:: Problem to work on ::
Please output the full listing, character for character.

:: Records for the exercise ::

::::

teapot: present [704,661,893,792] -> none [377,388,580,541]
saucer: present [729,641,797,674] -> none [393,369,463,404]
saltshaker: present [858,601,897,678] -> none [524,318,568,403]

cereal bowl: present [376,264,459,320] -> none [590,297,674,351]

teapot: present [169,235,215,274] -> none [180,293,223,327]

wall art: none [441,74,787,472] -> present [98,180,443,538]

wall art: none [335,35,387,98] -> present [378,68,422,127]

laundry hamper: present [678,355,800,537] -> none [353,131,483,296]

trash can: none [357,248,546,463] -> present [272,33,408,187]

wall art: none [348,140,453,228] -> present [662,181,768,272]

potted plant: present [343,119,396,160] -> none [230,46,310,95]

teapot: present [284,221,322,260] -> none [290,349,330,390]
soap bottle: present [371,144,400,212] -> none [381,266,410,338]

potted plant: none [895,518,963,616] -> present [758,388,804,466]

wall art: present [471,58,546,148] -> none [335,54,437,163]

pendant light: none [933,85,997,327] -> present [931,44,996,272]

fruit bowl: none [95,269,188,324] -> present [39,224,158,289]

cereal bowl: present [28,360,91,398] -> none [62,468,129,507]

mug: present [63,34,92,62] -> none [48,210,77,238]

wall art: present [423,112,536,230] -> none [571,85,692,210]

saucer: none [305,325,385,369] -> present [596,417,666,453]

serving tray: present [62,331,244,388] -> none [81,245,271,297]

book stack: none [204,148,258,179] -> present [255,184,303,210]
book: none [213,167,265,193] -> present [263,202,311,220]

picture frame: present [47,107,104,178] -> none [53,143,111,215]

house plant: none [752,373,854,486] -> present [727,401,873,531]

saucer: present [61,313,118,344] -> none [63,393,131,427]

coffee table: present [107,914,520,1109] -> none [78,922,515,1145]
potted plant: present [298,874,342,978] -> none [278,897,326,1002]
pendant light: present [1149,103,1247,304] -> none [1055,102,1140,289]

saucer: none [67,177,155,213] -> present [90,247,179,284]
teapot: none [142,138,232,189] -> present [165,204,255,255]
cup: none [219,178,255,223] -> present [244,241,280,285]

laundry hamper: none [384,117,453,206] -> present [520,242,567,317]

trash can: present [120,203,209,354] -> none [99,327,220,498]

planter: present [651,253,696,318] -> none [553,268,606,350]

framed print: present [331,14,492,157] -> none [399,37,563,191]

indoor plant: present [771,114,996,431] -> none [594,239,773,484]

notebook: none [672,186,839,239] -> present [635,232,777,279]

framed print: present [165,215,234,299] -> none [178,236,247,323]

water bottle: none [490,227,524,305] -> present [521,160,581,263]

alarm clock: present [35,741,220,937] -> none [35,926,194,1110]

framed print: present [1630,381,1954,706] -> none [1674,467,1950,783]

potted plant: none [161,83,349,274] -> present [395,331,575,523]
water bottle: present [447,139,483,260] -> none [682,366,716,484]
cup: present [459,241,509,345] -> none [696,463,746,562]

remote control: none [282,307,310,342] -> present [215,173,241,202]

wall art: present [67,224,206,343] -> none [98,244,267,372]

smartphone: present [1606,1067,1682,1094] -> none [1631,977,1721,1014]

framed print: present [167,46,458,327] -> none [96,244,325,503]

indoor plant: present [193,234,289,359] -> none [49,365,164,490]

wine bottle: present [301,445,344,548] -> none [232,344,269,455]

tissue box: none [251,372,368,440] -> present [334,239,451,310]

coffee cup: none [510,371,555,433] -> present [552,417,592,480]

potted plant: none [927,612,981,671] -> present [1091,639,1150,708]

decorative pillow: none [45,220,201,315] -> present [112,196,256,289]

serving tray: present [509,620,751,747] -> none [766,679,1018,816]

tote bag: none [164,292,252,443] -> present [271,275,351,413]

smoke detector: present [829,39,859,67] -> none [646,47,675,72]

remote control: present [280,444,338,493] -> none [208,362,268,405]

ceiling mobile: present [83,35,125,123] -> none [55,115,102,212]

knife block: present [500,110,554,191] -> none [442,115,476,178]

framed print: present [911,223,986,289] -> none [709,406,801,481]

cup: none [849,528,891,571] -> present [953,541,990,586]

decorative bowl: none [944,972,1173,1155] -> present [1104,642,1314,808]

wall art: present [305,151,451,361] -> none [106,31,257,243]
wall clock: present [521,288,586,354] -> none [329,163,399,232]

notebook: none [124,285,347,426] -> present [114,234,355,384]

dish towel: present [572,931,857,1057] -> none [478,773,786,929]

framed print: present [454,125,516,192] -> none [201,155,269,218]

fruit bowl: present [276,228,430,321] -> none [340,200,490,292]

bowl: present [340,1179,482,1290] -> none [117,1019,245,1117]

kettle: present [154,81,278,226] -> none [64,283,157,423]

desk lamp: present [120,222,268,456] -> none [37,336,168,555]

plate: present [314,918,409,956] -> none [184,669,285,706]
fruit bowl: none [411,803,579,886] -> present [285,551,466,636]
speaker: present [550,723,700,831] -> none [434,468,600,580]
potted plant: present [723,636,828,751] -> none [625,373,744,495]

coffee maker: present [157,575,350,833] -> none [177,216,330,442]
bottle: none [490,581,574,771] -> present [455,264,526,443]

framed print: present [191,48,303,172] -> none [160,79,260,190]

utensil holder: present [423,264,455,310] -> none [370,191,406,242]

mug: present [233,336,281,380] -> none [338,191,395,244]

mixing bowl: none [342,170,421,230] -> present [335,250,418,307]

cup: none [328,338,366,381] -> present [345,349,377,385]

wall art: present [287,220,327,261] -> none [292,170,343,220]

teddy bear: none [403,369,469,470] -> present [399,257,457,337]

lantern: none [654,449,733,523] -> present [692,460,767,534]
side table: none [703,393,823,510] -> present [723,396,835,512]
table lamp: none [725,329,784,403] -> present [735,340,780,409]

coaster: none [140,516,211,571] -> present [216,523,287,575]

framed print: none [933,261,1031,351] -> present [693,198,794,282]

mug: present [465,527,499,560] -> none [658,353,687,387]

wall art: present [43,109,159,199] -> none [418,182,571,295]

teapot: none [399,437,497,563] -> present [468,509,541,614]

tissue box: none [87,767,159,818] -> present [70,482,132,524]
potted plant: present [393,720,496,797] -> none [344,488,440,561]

::::

:: Solution to the exercise ::
teapot: present [704,661,893,792] -> none [377,388,580,541]
saucer: present [729,641,797,674] -> none [393,369,463,404]
saltshaker: present [858,601,897,678] -> none [524,318,568,403]

cereal bowl: present [376,264,459,320] -> none [590,297,674,351]

teapot: present [169,235,215,274] -> none [180,293,223,327]

wall art: none [441,74,787,472] -> present [98,180,443,538]

wall art: none [335,35,387,98] -> present [378,68,422,127]

laundry hamper: present [678,355,800,537] -> none [353,131,483,296]

trash can: none [357,248,546,463] -> present [272,33,408,187]

wall art: none [348,140,453,228] -> present [662,181,768,272]

potted plant: present [343,119,396,160] -> none [230,46,310,95]

teapot: present [284,221,322,260] -> none [290,349,330,390]
soap bottle: present [371,144,400,212] -> none [381,266,410,338]

potted plant: none [895,518,963,616] -> present [758,388,804,466]

wall art: present [471,58,546,148] -> none [335,54,437,163]

pendant light: none [933,85,997,327] -> present [931,44,996,272]

fruit bowl: none [95,269,188,324] -> present [39,224,158,289]

cereal bowl: present [28,360,91,398] -> none [62,468,129,507]

mug: present [63,34,92,62] -> none [48,210,77,238]

wall art: present [423,112,536,230] -> none [571,85,692,210]

saucer: none [305,325,385,369] -> present [596,417,666,453]

serving tray: present [62,331,244,388] -> none [81,245,271,297]

book stack: none [204,148,258,179] -> present [255,184,303,210]
book: none [213,167,265,193] -> present [263,202,311,220]

picture frame: present [47,107,104,178] -> none [53,143,111,215]

house plant: none [752,373,854,486] -> present [727,401,873,531]

saucer: present [61,313,118,344] -> none [63,393,131,427]

coffee table: present [107,914,520,1109] -> none [78,922,515,1145]
potted plant: present [298,874,342,978] -> none [278,897,326,1002]
pendant light: present [1149,103,1247,304] -> none [1055,102,1140,289]

saucer: none [67,177,155,213] -> present [90,247,179,284]
teapot: none [142,138,232,189] -> present [165,204,255,255]
cup: none [219,178,255,223] -> present [244,241,280,285]

laundry hamper: none [384,117,453,206] -> present [520,242,567,317]

trash can: present [120,203,209,354] -> none [99,327,220,498]

planter: present [651,253,696,318] -> none [553,268,606,350]

framed print: present [331,14,492,157] -> none [399,37,563,191]

indoor plant: present [771,114,996,431] -> none [594,239,773,484]

notebook: none [672,186,839,239] -> present [635,232,777,279]

framed print: present [165,215,234,299] -> none [178,236,247,323]

water bottle: none [490,227,524,305] -> present [521,160,581,263]

alarm clock: present [35,741,220,937] -> none [35,926,194,1110]

framed print: present [1630,381,1954,706] -> none [1674,467,1950,783]

potted plant: none [161,83,349,274] -> present [395,331,575,523]
water bottle: present [447,139,483,260] -> none [682,366,716,484]
cup: present [459,241,509,345] -> none [696,463,746,562]

remote control: none [282,307,310,342] -> present [215,173,241,202]

wall art: present [67,224,206,343] -> none [98,244,267,372]

smartphone: present [1606,1067,1682,1094] -> none [1631,977,1721,1014]

framed print: present [167,46,458,327] -> none [96,244,325,503]

indoor plant: present [193,234,289,359] -> none [49,365,164,490]

wine bottle: present [301,445,344,548] -> none [232,344,269,455]

tissue box: none [251,372,368,440] -> present [334,239,451,310]

coffee cup: none [510,371,555,433] -> present [552,417,592,480]

potted plant: none [927,612,981,671] -> present [1091,639,1150,708]

decorative pillow: none [45,220,201,315] -> present [112,196,256,289]

serving tray: present [509,620,751,747] -> none [766,679,1018,816]

tote bag: none [164,292,252,443] -> present [271,275,351,413]

smoke detector: present [829,39,859,67] -> none [646,47,675,72]

remote control: present [280,444,338,493] -> none [208,362,268,405]

ceiling mobile: present [83,35,125,123] -> none [55,115,102,212]

knife block: present [500,110,554,191] -> none [442,115,476,178]

framed print: present [911,223,986,289] -> none [709,406,801,481]

cup: none [849,528,891,571] -> present [953,541,990,586]

decorative bowl: none [944,972,1173,1155] -> present [1104,642,1314,808]

wall art: present [305,151,451,361] -> none [106,31,257,243]
wall clock: present [521,288,586,354] -> none [329,163,399,232]

notebook: none [124,285,347,426] -> present [114,234,355,384]

dish towel: present [572,931,857,1057] -> none [478,773,786,929]

framed print: present [454,125,516,192] -> none [201,155,269,218]

fruit bowl: present [276,228,430,321] -> none [340,200,490,292]

bowl: present [340,1179,482,1290] -> none [117,1019,245,1117]

kettle: present [154,81,278,226] -> none [64,283,157,423]

desk lamp: present [120,222,268,456] -> none [37,336,168,555]

plate: present [314,918,409,956] -> none [184,669,285,706]
fruit bowl: none [411,803,579,886] -> present [285,551,466,636]
speaker: present [550,723,700,831] -> none [434,468,600,580]
potted plant: present [723,636,828,751] -> none [625,373,744,495]

coffee maker: present [157,575,350,833] -> none [177,216,330,442]
bottle: none [490,581,574,771] -> present [455,264,526,443]

framed print: present [191,48,303,172] -> none [160,79,260,190]

utensil holder: present [423,264,455,310] -> none [370,191,406,242]

mug: present [233,336,281,380] -> none [338,191,395,244]

mixing bowl: none [342,170,421,230] -> present [335,250,418,307]

cup: none [328,338,366,381] -> present [345,349,377,385]

wall art: present [287,220,327,261] -> none [292,170,343,220]

teddy bear: none [403,369,469,470] -> present [399,257,457,337]

lantern: none [654,449,733,523] -> present [692,460,767,534]
side table: none [703,393,823,510] -> present [723,396,835,512]
table lamp: none [725,329,784,403] -> present [735,340,780,409]

coaster: none [140,516,211,571] -> present [216,523,287,575]

framed print: none [933,261,1031,351] -> present [693,198,794,282]

mug: present [465,527,499,560] -> none [658,353,687,387]

wall art: present [43,109,159,199] -> none [418,182,571,295]

teapot: none [399,437,497,563] -> present [468,509,541,614]

tissue box: none [87,767,159,818] -> present [70,482,132,524]
potted plant: present [393,720,496,797] -> none [344,488,440,561]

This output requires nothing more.